We encounter many enthusiastic new gardeners at FloraKansas who have heard about the importance of planting native plants, but don’t yet have the knowledge base needed to establish a successful planting. If you’re dreaming of a flourishing prairie pollinator garden, let me unpack the why behind the what of a few more horticultural terms for you.
Often, the focus for our gardens is on blooms and succession of blooms, more so than host plants. Beautiful gardens in full bloom are what we see in catalogs, magazine and books. It is natural to gravitate toward these flourishing gardens that nectar-seeking butterflies need to sustain themselves. However, host plants (food for butterfly caterpillars) will keep them coming back to your landscape for years to come.
It’s important to plan for the entire life cycle of a pollinator. Butterflies need places to lay their eggs. Think of host plants as the baby nurseries of the garden. Female butterflies will flit and flutter through your garden looking for the right plant to lay their eggs. Some will lay their eggs on stems, or on the underside of leaves, hidden from predators. If you have a variety of host plants, you will attract a variety of butterflies.
Ultimately, the goal of any habitat garden is to provide everything those butterfly species need to complete their life cycle. Food for all stages of their life cycle, protection, and water are needed at different times throughout the year. The tiny larvae (caterpillars) will emerge and begin eating on the host plant. As they eat, they grow until they leave the plant and form a chrysalis. It is a fascinating process that you can watch unfold in your own garden.

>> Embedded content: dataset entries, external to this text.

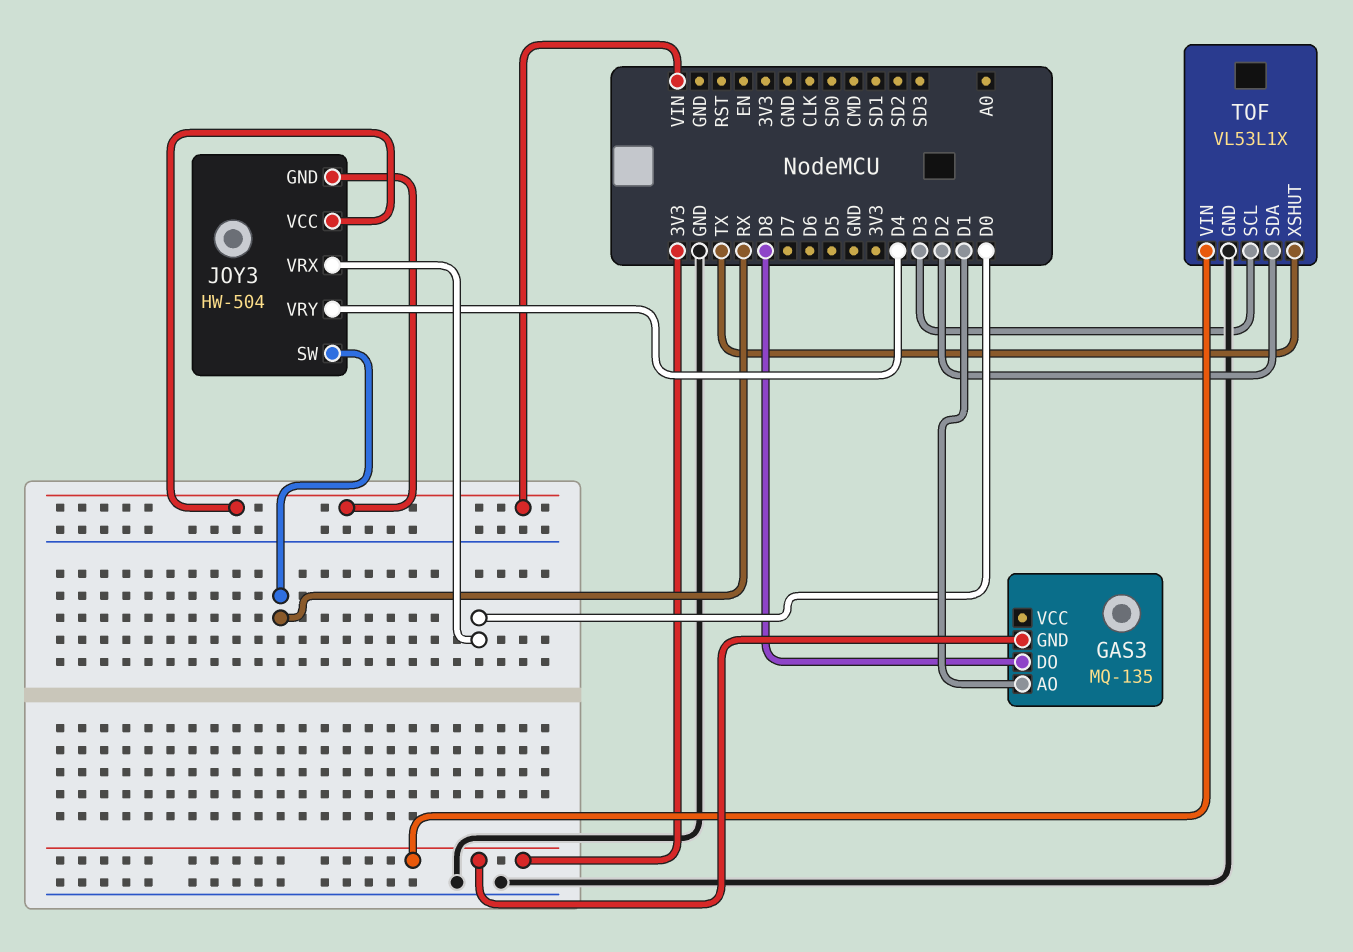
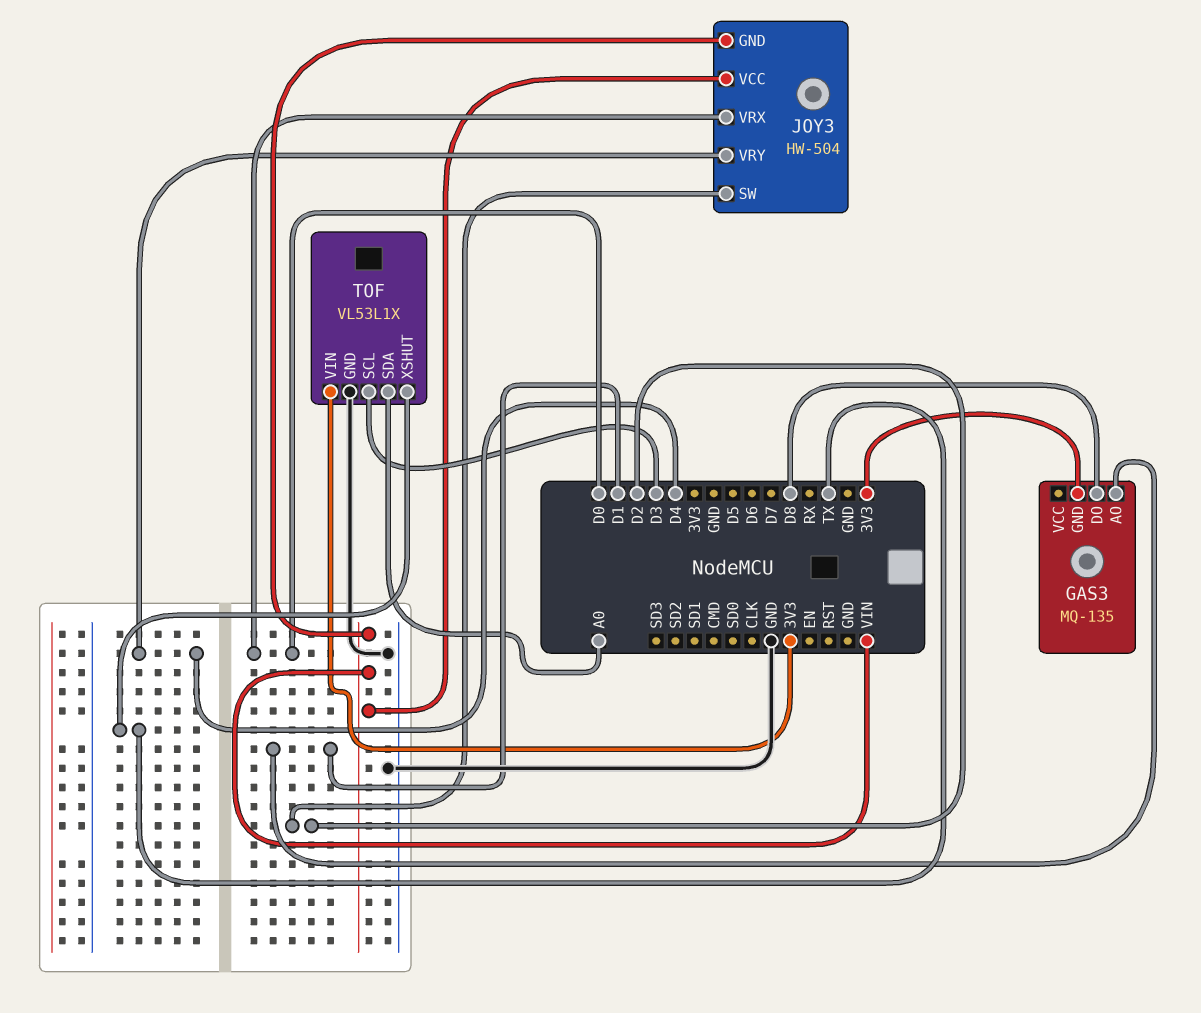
JOY3 pin SW: RX -> D2
TOF pin SDA: D2 -> A0

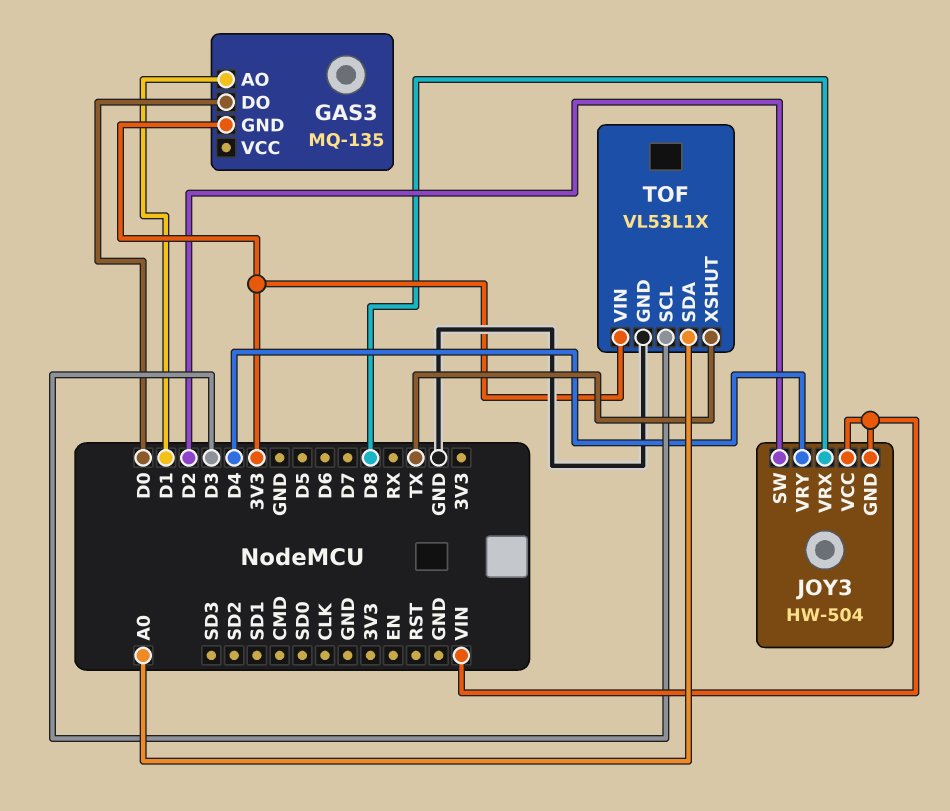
GAS3 pin DO: D8 -> D0
JOY3 pin VRX: D0 -> D8

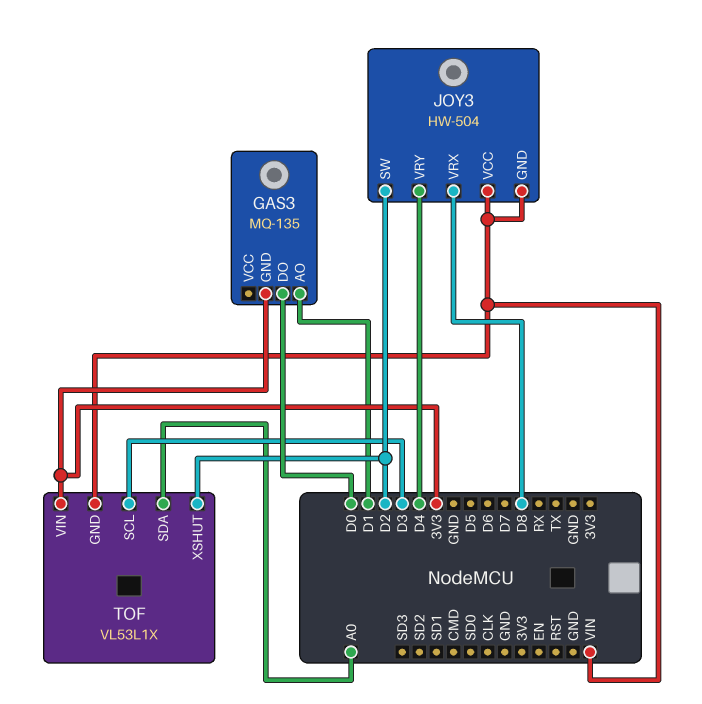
TOF pin GND: GND -> VIN
TOF pin XSHUT: TX -> D2

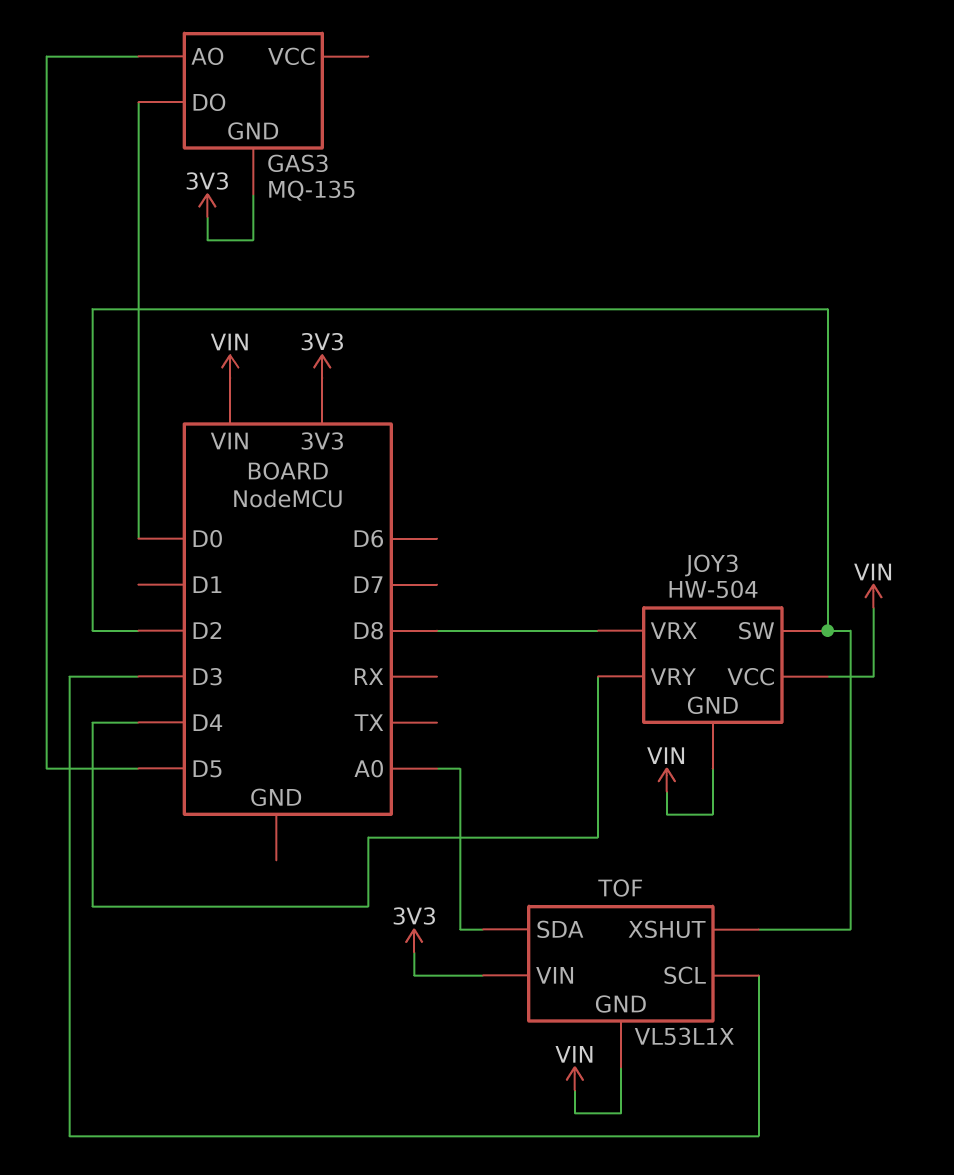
GAS3 pin AO: D1 -> D5

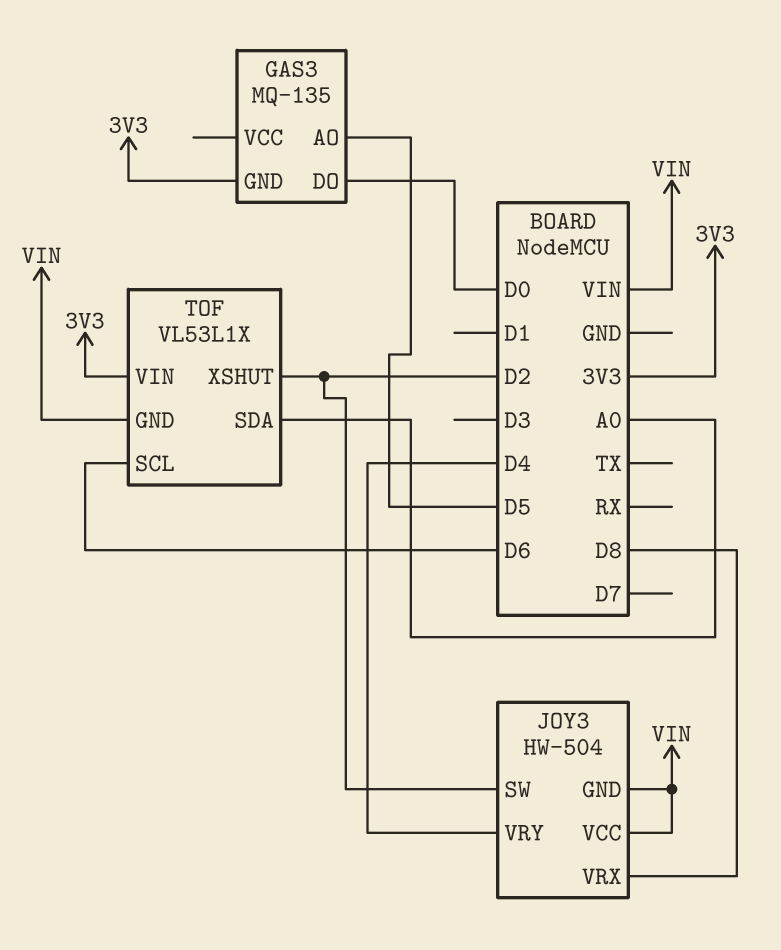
TOF pin SCL: D3 -> D6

Here are a few host plants and the pollinator they attract:
- Wild Lupine – Karner Blue butterfly
- Golden alexander – Black Swallowtail butterfly
- New Jersey Tea – Spring Azure butterfly
- Columbine – Columbine Duskywing
- Smooth Blue Aster – Crescent Butterflies
- Little Bluestem – Leonard’s Skipper
- Prairie Violet – Fritillary Butterflies
- Pearly Everlasting – American Lady
- Milkweeds – Monarchs
- Paw Paw – Zebra Swallowtail butterfly
Resource: Holm, Heather. Pollinators of Native Plants: Attract, Observe, and Identify Pollinators and Beneficial Insects with Native Plants. Pollination Press, 2014.
Knowing how much light you have within your landscape is an important piece to a sound design. By simply watching sun patterns throughout the year, you will be able to determine how much sunlight your garden receives. Industry standards and labeling can then be used to assist in selecting the right plants for your landscape conditions. Here are some terms worth knowing since all plants require sunlight to grow, but differ in the amount and intensity of light needed to prosper.
- Full sun – Plants need at least 6 hours of direct sun daily
- Part sun – Plants thrive with between 3 and 6 hours of direct sun per day
- Part shade – Plants require between 3 and 6 hours of sun per day, but need protection from intense mid-day sun
- Full shade – Plants require less than 3 hours of direct sun per day
Not surprisingly, this type of light describes what most prairie plants need. They enjoy open, bright sunny locations with direct sunlight for most of the day. This could also be morning shade/afternoon sun or vice versa, as long as there is at least 6 hours of continuous sunlight. Most of these plants have deeper root systems or adaptations that help them endure this light intensity for the growing season.
Let experience be your guide when situating plants. Yes, some plants can handle full sun, but need protection for the hot afternoon sun. Or they can handle full sun with consistent moisture. This is the other reason to understand your site, including soil moisture, soil type, root competition and drainage. All these factors directly affect plants too.
Part Sun and Part Shade
These light definitions are quite a bit different than plants for full sun. Plants for part sun and part shade obviously require less light, more importantly, the light intensity is a key factor for their endurance and success. Filtered sun for most of the day or morning sun afternoon shade fit the bill for situating plants. Too much direct sunlight for too long a period will stunt plants needing part sun or part shade.
There is often a fine line between getting too much sun that the plants suffer and getting too little light that the plants don’t bloom. For either group, providing direct morning sun is often the best choice.
Most shade plants require anything from the dappled shade found under deciduous trees, indirect light found on the north side of the house or deeper shade found under evergreens. In our area, growing shade plants can be a challenge because we are trying to grow shade plants in what was once a prairie environment with intense full sun. True shade plants often perish because they get too much sun, too much hot dry wind and/or too little moisture.
To successfully grow shade plants in our area, they need protection and consistent moisture. Any shade gardens must mimic the woodland environment. Loamy soils with leaf litter, consistent moisture – but not too much! – and protection from drying winds. It can be a challenge, but shade gardens can be carefully created with the proper light conditions, too.